Read this if all you really know about Kazakhstan and Central Asia can be summed up by the word “Borat”. I was never keen to explore the cuisine of this region until my other bib decided to go backpacking the region. I heard, through him via Lonely Planet, that the speciality of Kazakh cuisine was boiled sheep heads. And that the most esteemed guest would get to eat the eye balls?
That’s some custom…
When I went to this Central Asian restaurant-con-Irish-pub Cigansky Ray – this was a revamped restaurant, formerly called Dastarkhan, on the second floor of a local pub called Phibbers – down Liverpool Road, I bore that in mind. (Un)luckily, there was no sheep head or many of the dishes the menu promised to offer. Our lady waiter apologised for the lack of choices. Looking around, we were the only diners at the place and this shortage of dishes seemed a little less absurd. They’d probably feature the whole menu on their busy Saturday night where this place became alive with live music. Positive thinking, I could be as loud as I wanted. Nobody were there to glare at us!
The menu was a mixed bag of Russian and Central Asian dishes. My bib had visited the place years ago and said it used to be more Kazakh. Never mind Russian, Lituanian and Uzbeks, I gave it all a go. Started with a bowl of Borsch and Siliotka Pod Subai. The Borsch was very rich, unlike the aromatic version at Kyrgyz Kazakh House Restaurant, thanks to the superb beef stock well married with the sweet note of the beetroot. Vegetables were nicely cooked, too.

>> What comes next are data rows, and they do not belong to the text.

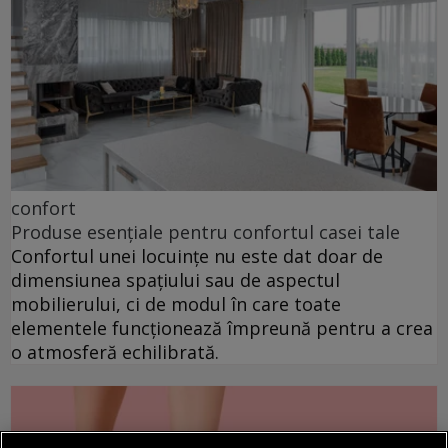
confort
Produse esențiale pentru confortul casei tale
Confortul unei locuințe nu este dat doar de
dimensiunea spațiului sau de aspectul
mobilierului, ci de modul în care toate
elementele funcționează împreună pentru a crea
o atmosferă echilibrată.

Siliotka Pod Subai, translated as Fish Salad, was a very interesting dish. It wasn’t a salad per se but layers of many things. Look-wise, it appeared a slice of cake with grated cheese on top. Smell-wise, it was like beetroot, fish and egg. Taste-wise? This was the very intriguing part. This little gateau was made of beetroot, pickled herrings, beetroot infused mayo and grated boiled egg!! The last ingredient was a real genius. I was totally fooled. Varying degrees of creaminess, paired well with the sweetness and the mild pickled flavour from the beetroot and the fish respectively.
There was a massive time lapse before our main dishes arrived. Gulesas – my main I thoroughly enjoyed! – was a creamy pork stew dish served with rice and cucumber salad. Delectable flavour from the gravy. Quite onion-y sweet. I found it similar to Japanese cream stew. The pork cut into cubes was a few minutes too cooked but forgivable. My bib’s dish, Saslyk Baranina, is basically barbecued marinated lamb. I didn’t get to try but it looked rather appetising. As far as his comment went, the meat was well trimmed and tender. Not overpowering marinate.
There was a long gap and I decided to hop to get my waitress. Well, only to find her grazing on the food off the stove!!!!!! Sorry, melodrama aside, I realised that she was actually the house chef who served food also. Gosh, this must be hard. And minutes away I was picking on how slow the service was. Sorry, love! After some imaginary reconciliatory hugs, I asked for two portions of Chak Chak, which tasted home-made and fresh. A tweak on the recipe – say, adding some nuts – would make the dish brilliant.
The bill came to about £40. The food was hearty and would definitely remind you of home, providing you were from Central Asia. I enjoyed my evening and I would like to return perhaps on a busier night when my waitress-chef was cooking the whole menu and there were more than just two of us and the pub folk downstairs. Hope she’ll have somebody to help her out then! Before leaving, she was shouting to us “Большое спасибо” and we “very delicious”. Not sure if that was a conversation well understood?
My head rating says, “8 out of 10″.
My heart rating says, “7 out of 10″.